In 2017, a singer-songwriter from Winnipeg, Manitoba sent ripples through the folk world, winning the Contemporary Roots Album of the Year JUNO Award for his debut, Earthly Days.

Since then, William Prince has become a fixture in the Canadian folks scene, thanks to his distinctive soulful baritone and compelling storytelling. That JUNO winning album sent his life on a new trajectory; in the years that followed, he released the critically acclaimed albums Reliever (2020) and Stand In The Joy (2023), opened for Neil Young, and collaborated with Serena Ryder on the singles “Sing Me A Song” and “River Of Tears.”  He’s played Massey Hall, the Grand Ole Opry and an NPR Tiny Desk Concert. And this summer, he’ll be  headlining the Mariposa Folk Festival. 

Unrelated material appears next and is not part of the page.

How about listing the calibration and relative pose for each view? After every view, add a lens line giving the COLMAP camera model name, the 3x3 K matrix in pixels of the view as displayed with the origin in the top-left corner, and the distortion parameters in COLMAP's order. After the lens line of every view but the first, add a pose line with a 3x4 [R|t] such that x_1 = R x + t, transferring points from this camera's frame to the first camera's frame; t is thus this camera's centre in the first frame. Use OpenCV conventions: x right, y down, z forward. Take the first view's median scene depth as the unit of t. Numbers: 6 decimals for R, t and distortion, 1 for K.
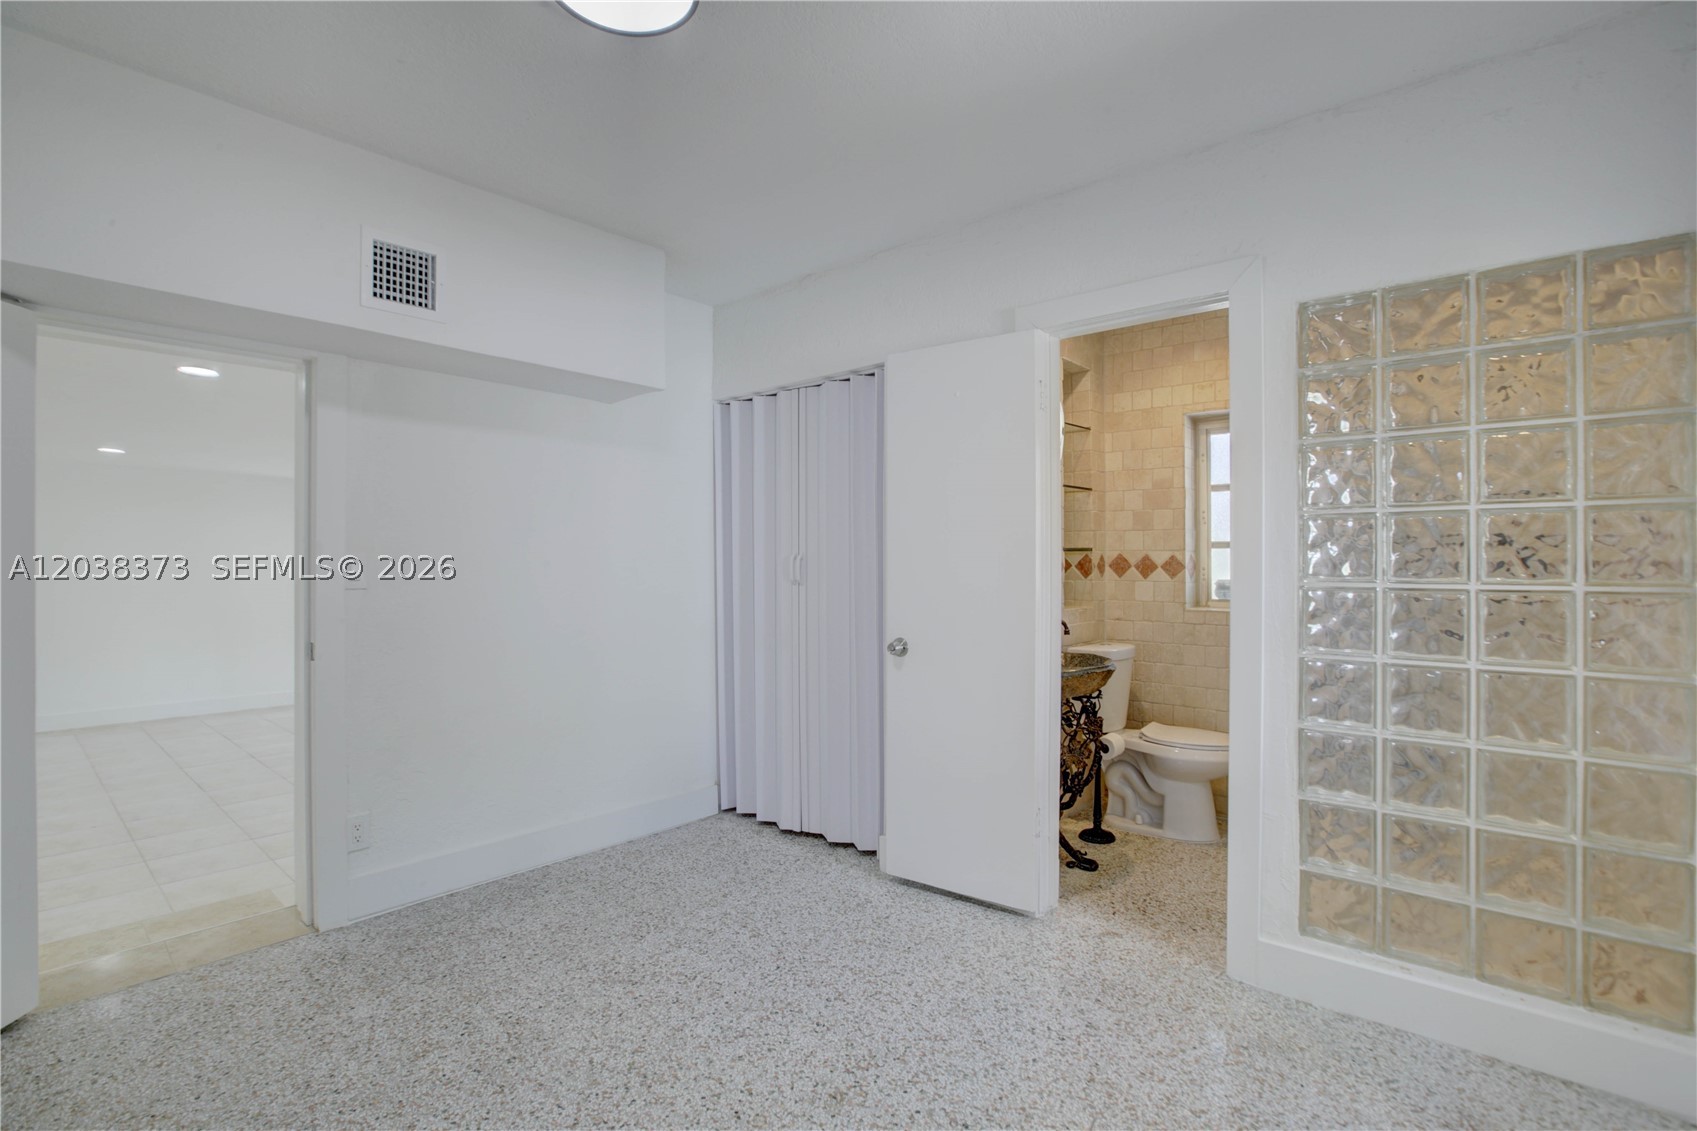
lens RADIAL K [[806.8, 0, 860.6], [0, 806.8, 570.4], [0, 0, 1]] dist [-0.056176, 0.020381]
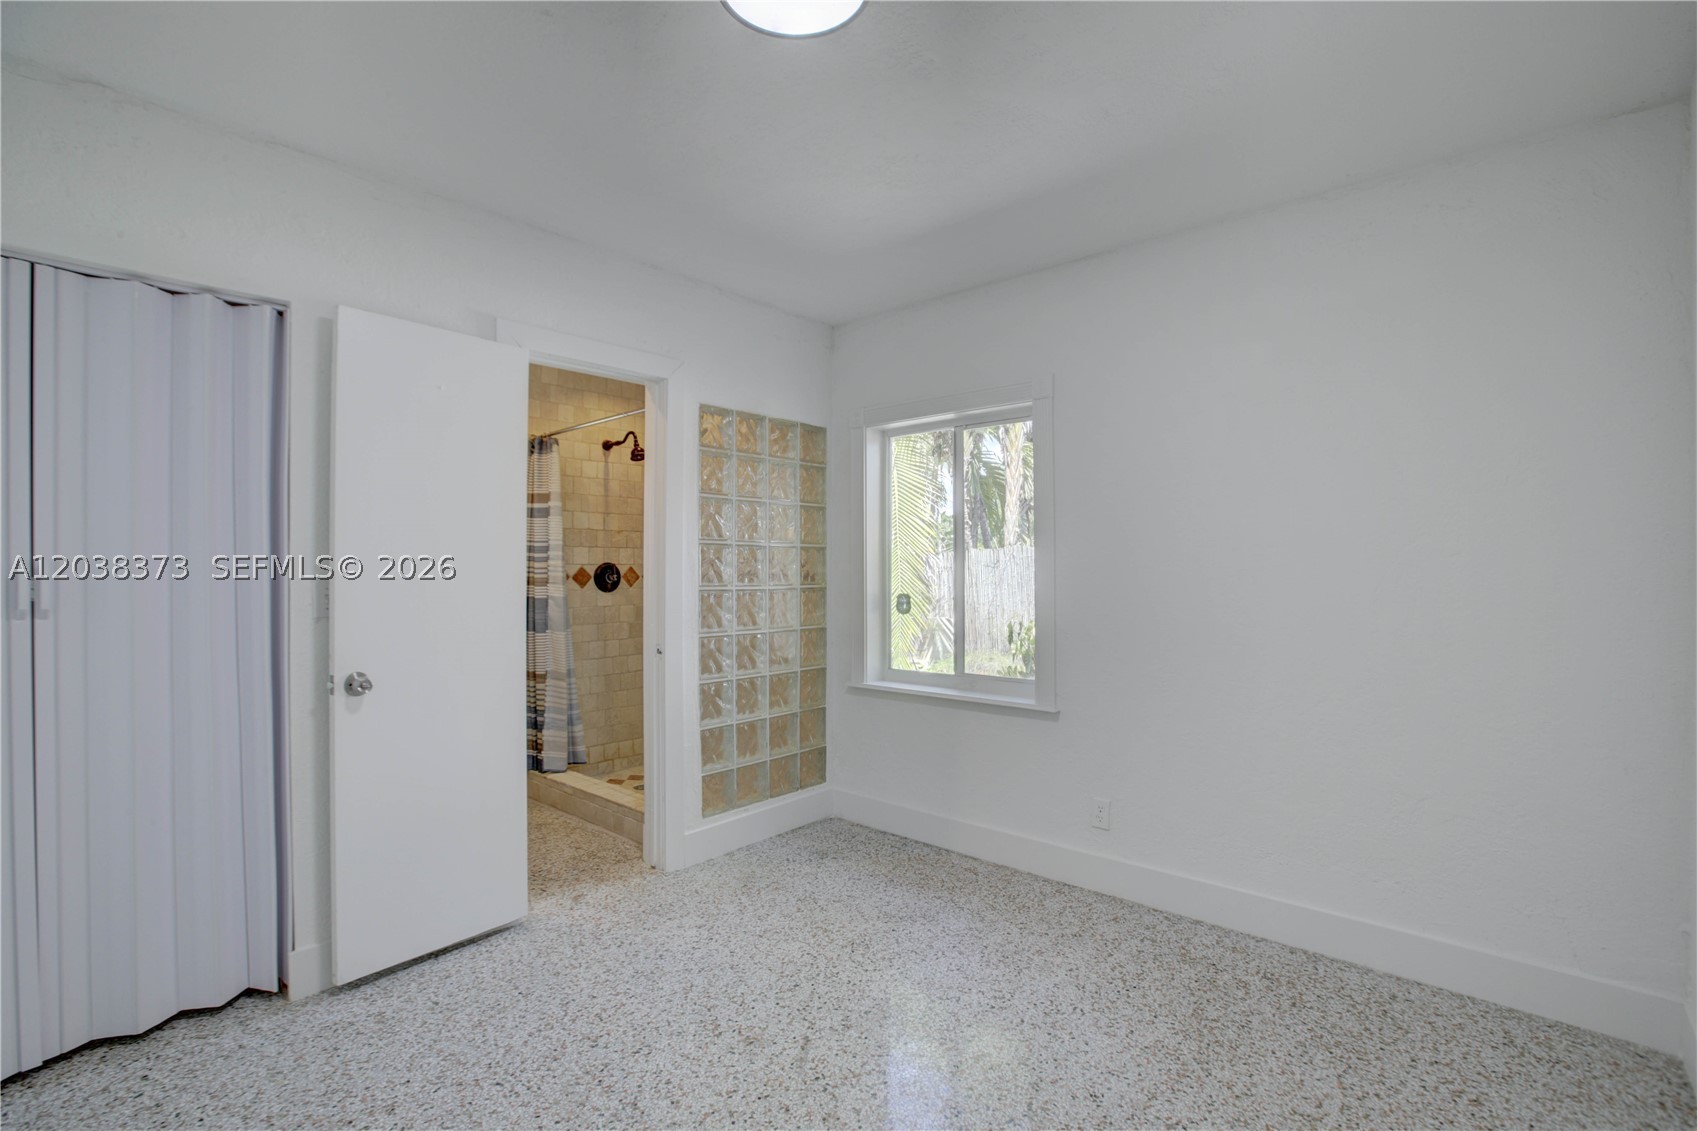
lens RADIAL K [[806.8, 0, 860.6], [0, 806.8, 570.4], [0, 0, 1]] dist [-0.056176, 0.020381]
pose [[-0.009652, -0.003227, 0.999948, -0.953630], [0.009756, 0.999947, 0.003321, -0.016861], [-0.999906, 0.009787, -0.009620, 0.681800]]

Despite a seemingly quick rise, Prince’s musical journey was a decade in the making. Prince told CBC News that it took him 10 years to complete that first album. At first, he tried to emulate other artists, but eventually he embraced his calm, introspective sound. “I’ve always had a lot to say,” he said about his songwriting. “A bad day becomes a song, but good days become songs, too.”   

The Anishinabe artist hails from Peguis First Nation in Manitoba’s the Interlake region. He learned a love of music from his father, who died shortly before Earthly Days’ release. 

“I would have spent a lot of time playing music with my dad,” Prince told The String. “He was raised on Johnny Cash gospel and Charley Pride and stuff. And it was always around our house. And so I learned from him to sing those kinds of classic songs—Hank Williams, Willie Nelson songs. As well as on Sunday, you know, he’d be preaching, he’d be leading the country band that we had there. And I was 14 or 15 when I would have started out on guitar playing music with him.”

That classic country influence is clear in songs like “Breathless” and “The Spark,” which combine catchy hooks and a lonesome drawl with thoughtful, relatable lyrics. Yet, through it all is a note of optimism—and a whole lot of love.        

Prince’s latest album, Stand In The Joy, won the JUNO for Contemporary Roots Album of the Year and the Canadian Folk Music Award for Contemporary Album of the Year. This is Prince’s most life-affirming release yet, unapologetically joyful without losing the qualities fans have come to expect.  

“That’s what I can do for this northern sound,” Prince told The Toronto Star. “I grew up on a reservation, you know, and lived a life that maybe people aren’t familiar with. The best thing I can do is to keep singing about the truth and things I’ve seen in my life.”